EXERCISE INSTRUCTIONS: A verbatim copy of all the data is required; the pictures should not appear in it.

———

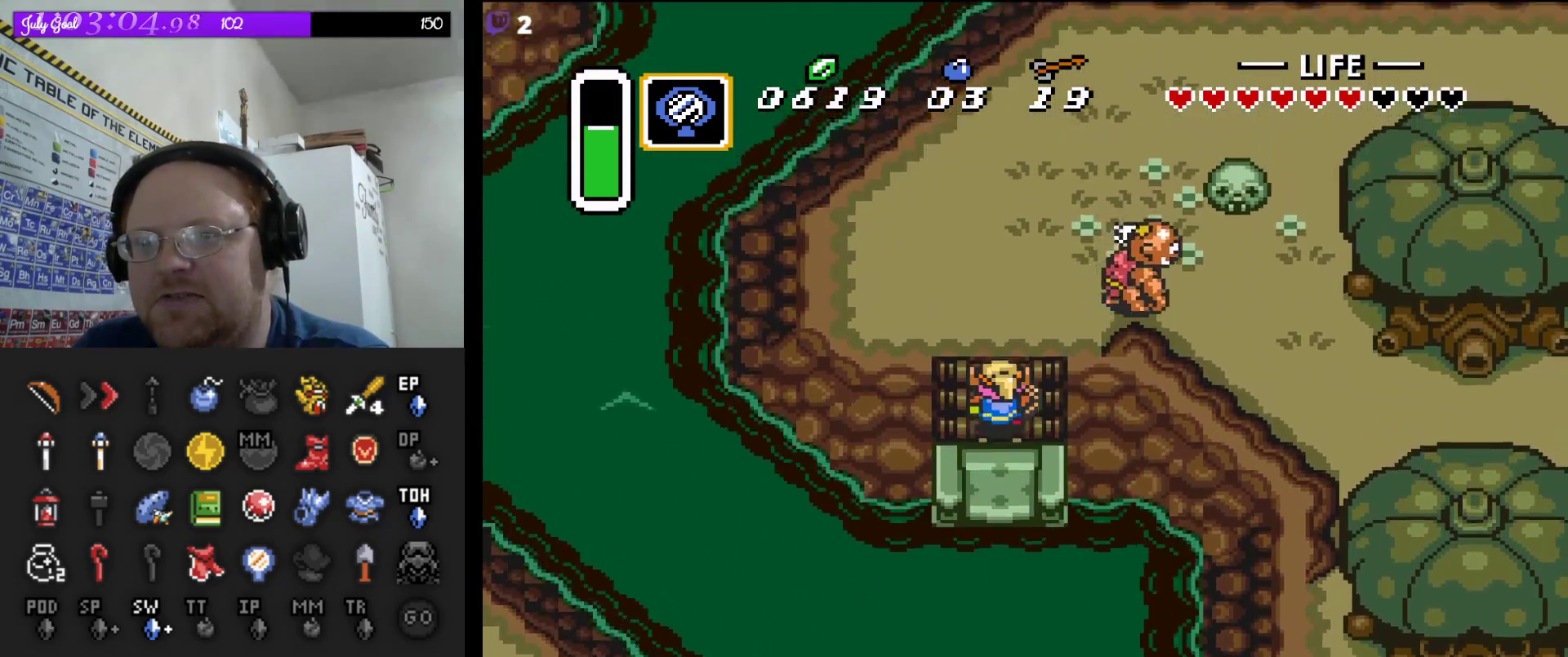
{"buttons": ["DPAD_UP"], "events": []}
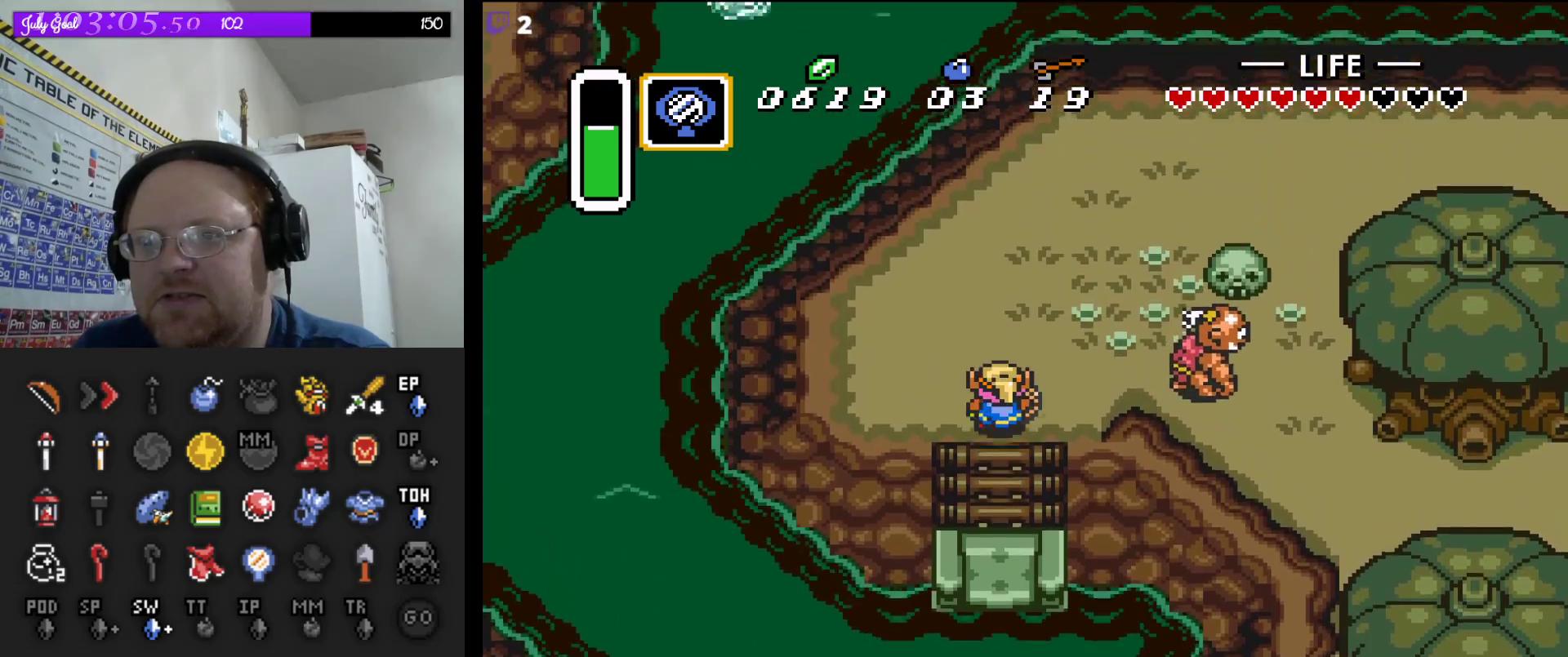
{"buttons": ["DPAD_UP"], "events": [[133, "DPAD_RIGHT", "down"], [333, "DPAD_RIGHT", "up"]]}
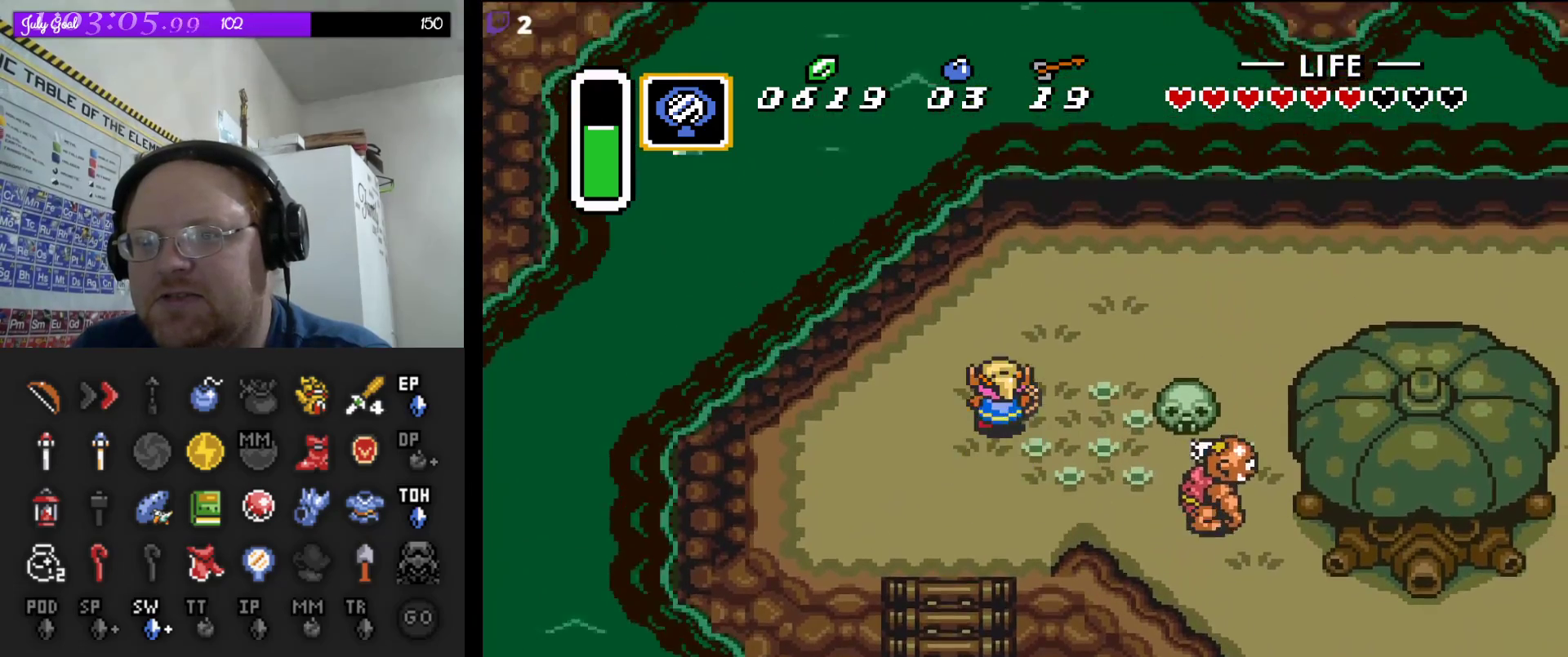
{"buttons": ["A"], "events": [[333, "DPAD_RIGHT", "down"], [383, "DPAD_UP", "up"], [467, "A", "down"], [500, "DPAD_RIGHT", "up"]]}
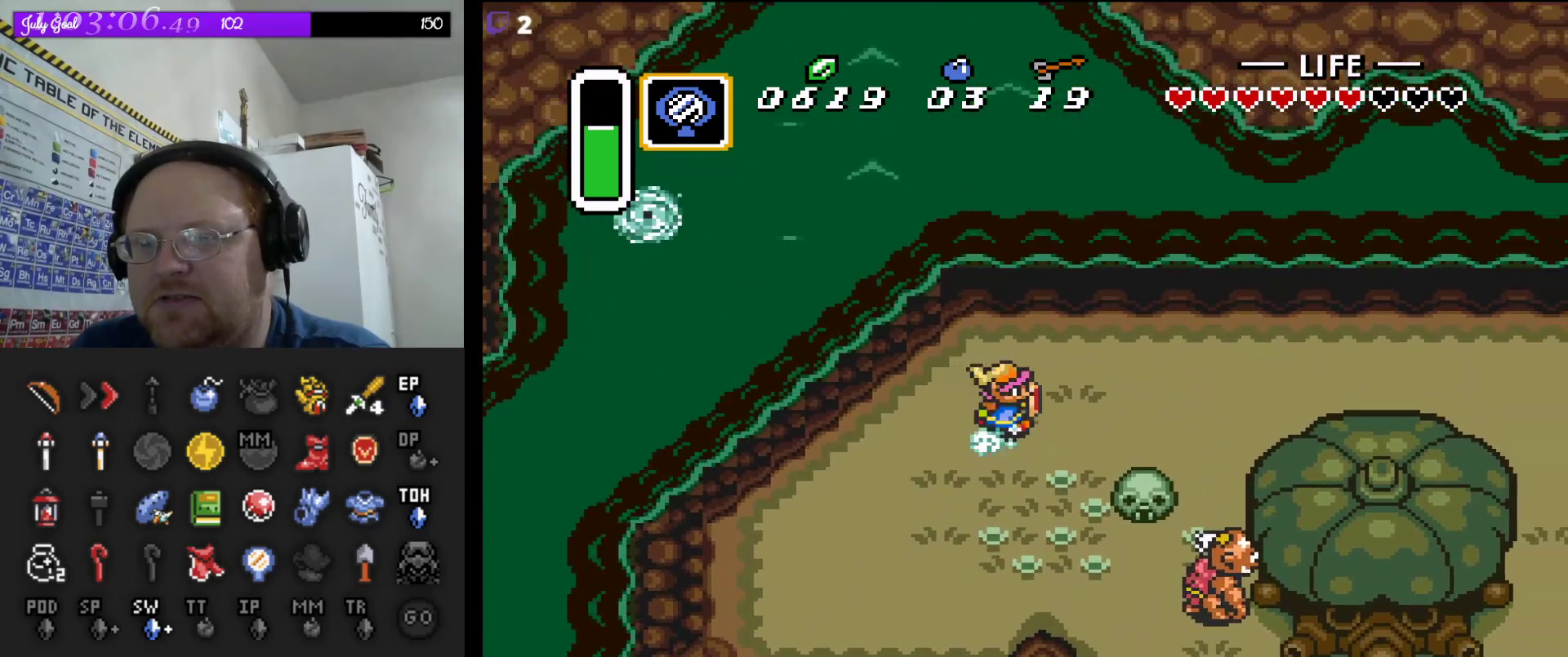
{"buttons": ["A"], "events": []}
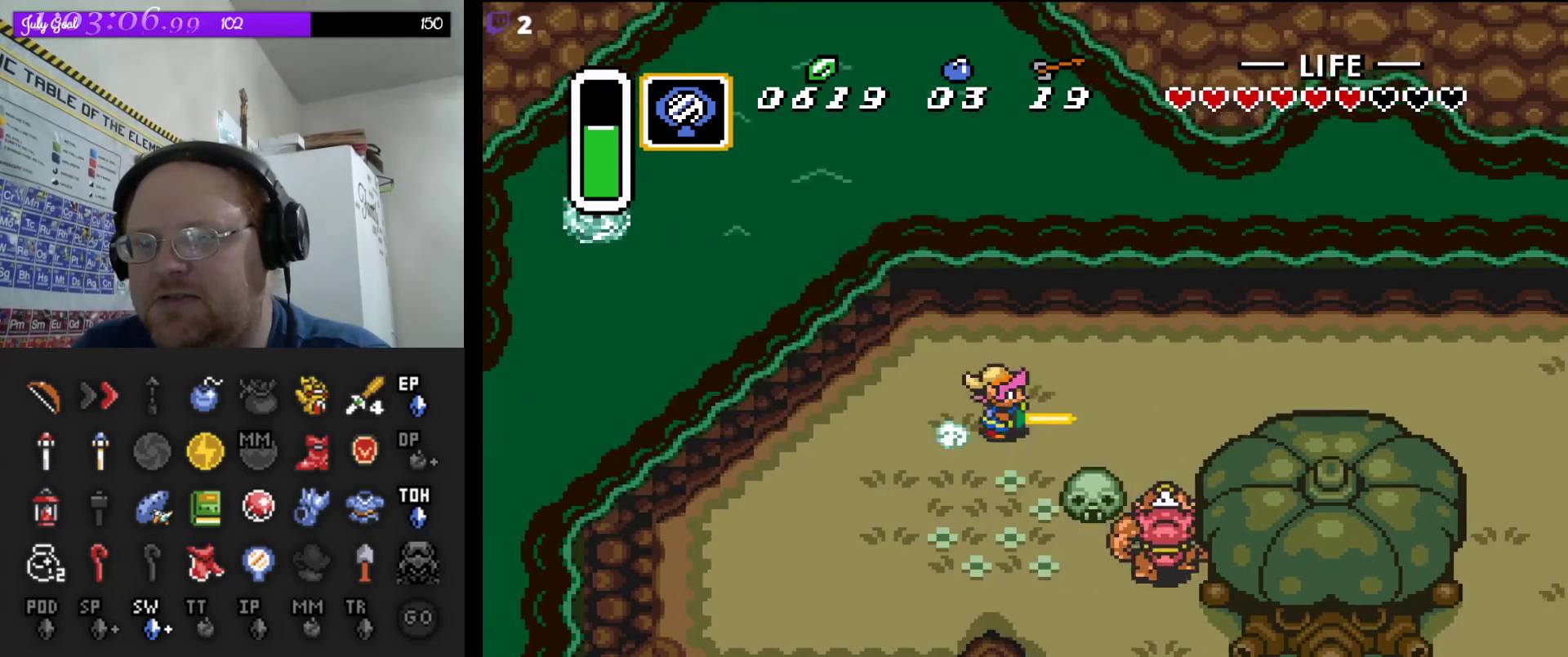
{"buttons": ["A"], "events": []}
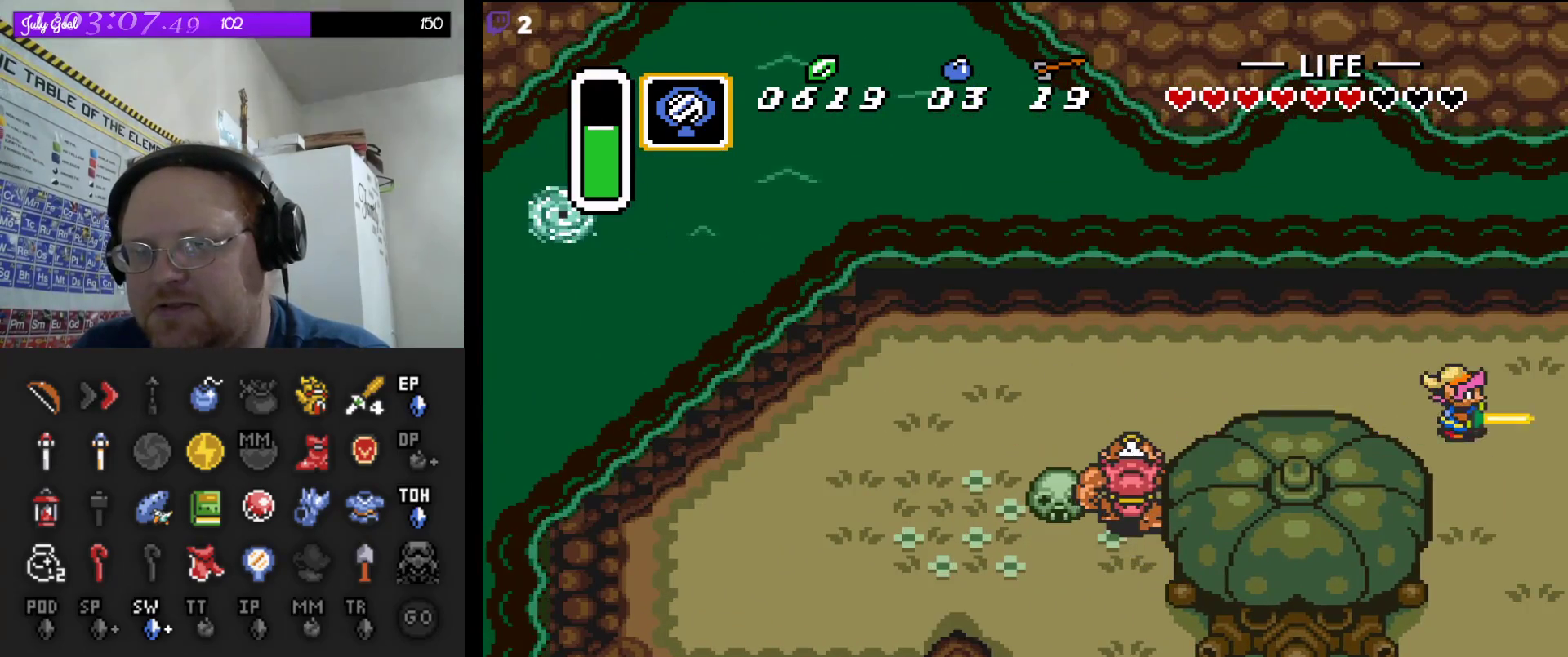
{"buttons": ["A"], "events": []}
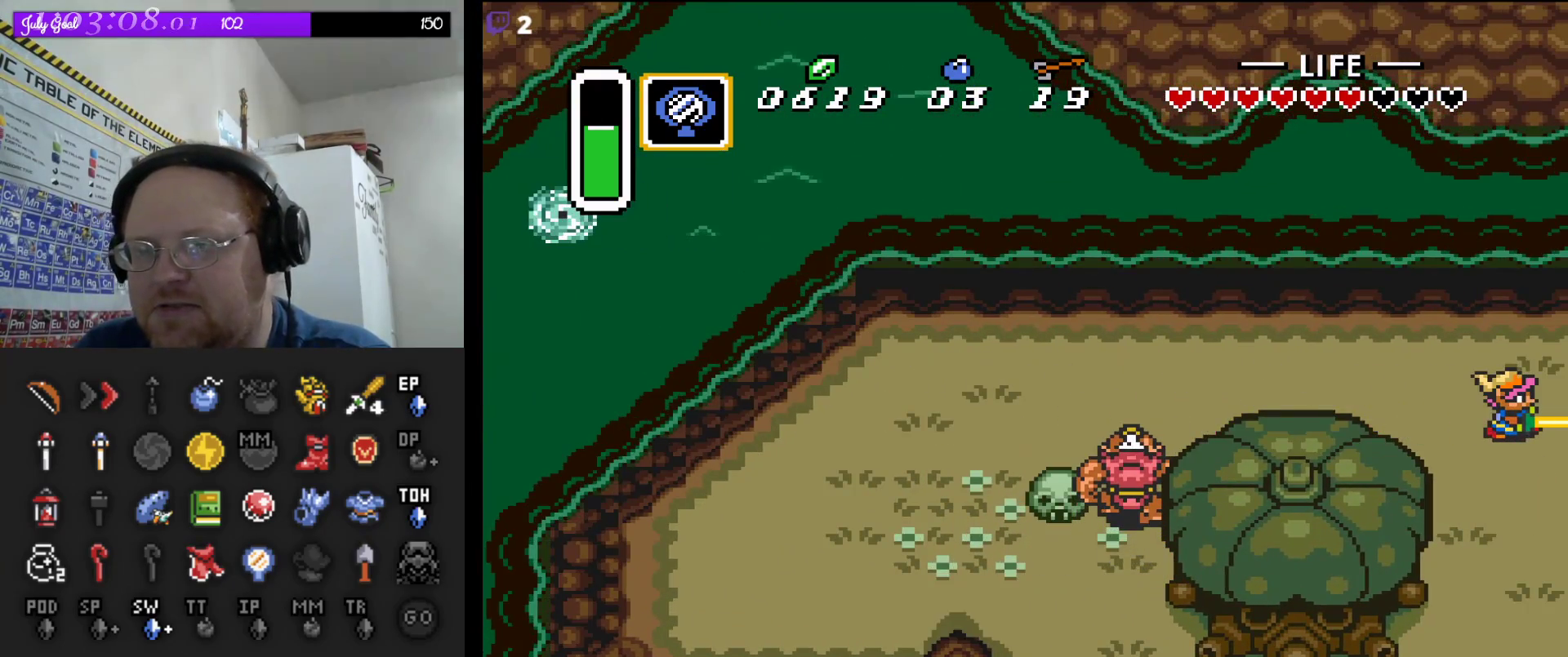
{"buttons": [], "events": [[350, "A", "up"]]}
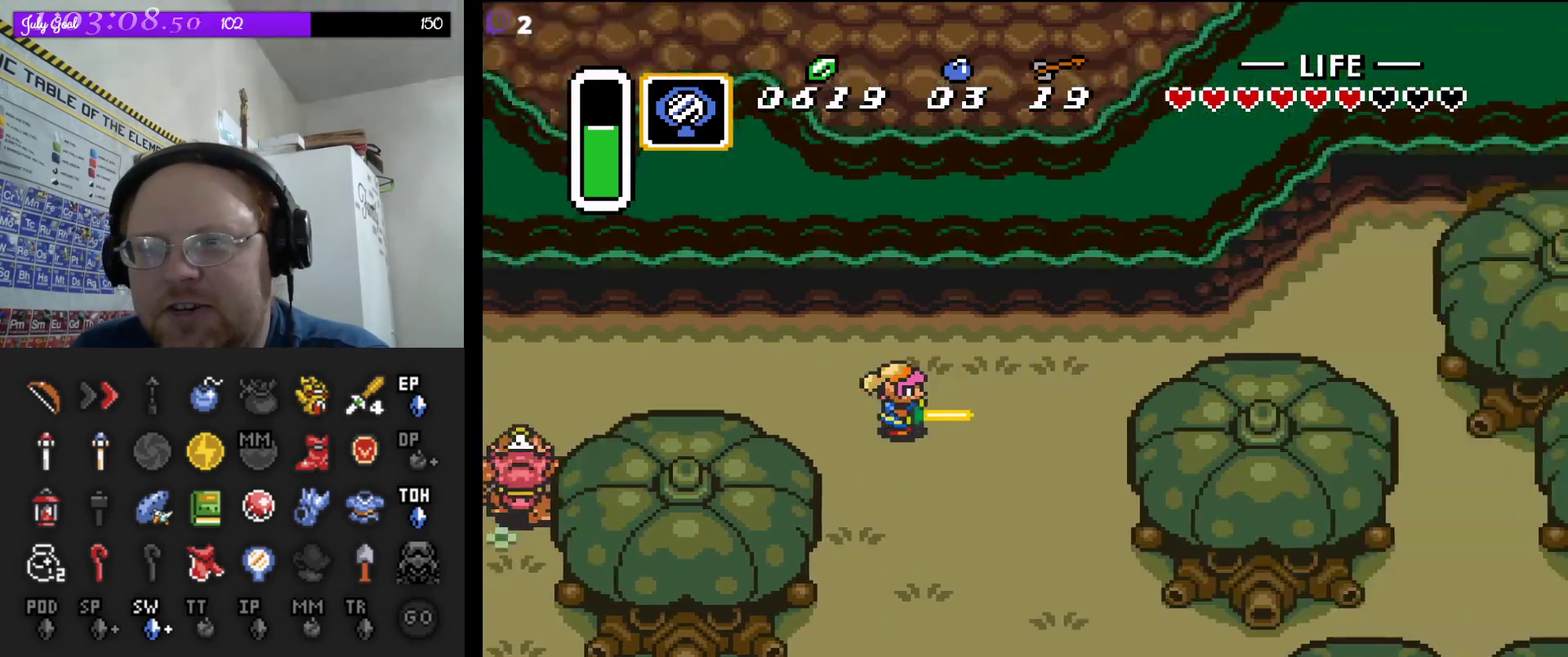
{"buttons": ["DPAD_UP", "DPAD_RIGHT"], "events": [[250, "DPAD_RIGHT", "down"], [383, "DPAD_UP", "down"]]}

———

TASK RESULT:
{"buttons": ["DPAD_UP"], "events": []}
{"buttons": ["DPAD_UP"], "events": [[133, "DPAD_RIGHT", "down"], [333, "DPAD_RIGHT", "up"]]}
{"buttons": ["A"], "events": [[333, "DPAD_RIGHT", "down"], [383, "DPAD_UP", "up"], [467, "A", "down"], [500, "DPAD_RIGHT", "up"]]}
{"buttons": ["A"], "events": []}
{"buttons": ["A"], "events": []}
{"buttons": ["A"], "events": []}
{"buttons": [], "events": [[350, "A", "up"]]}
{"buttons": ["DPAD_UP", "DPAD_RIGHT"], "events": [[250, "DPAD_RIGHT", "down"], [383, "DPAD_UP", "down"]]}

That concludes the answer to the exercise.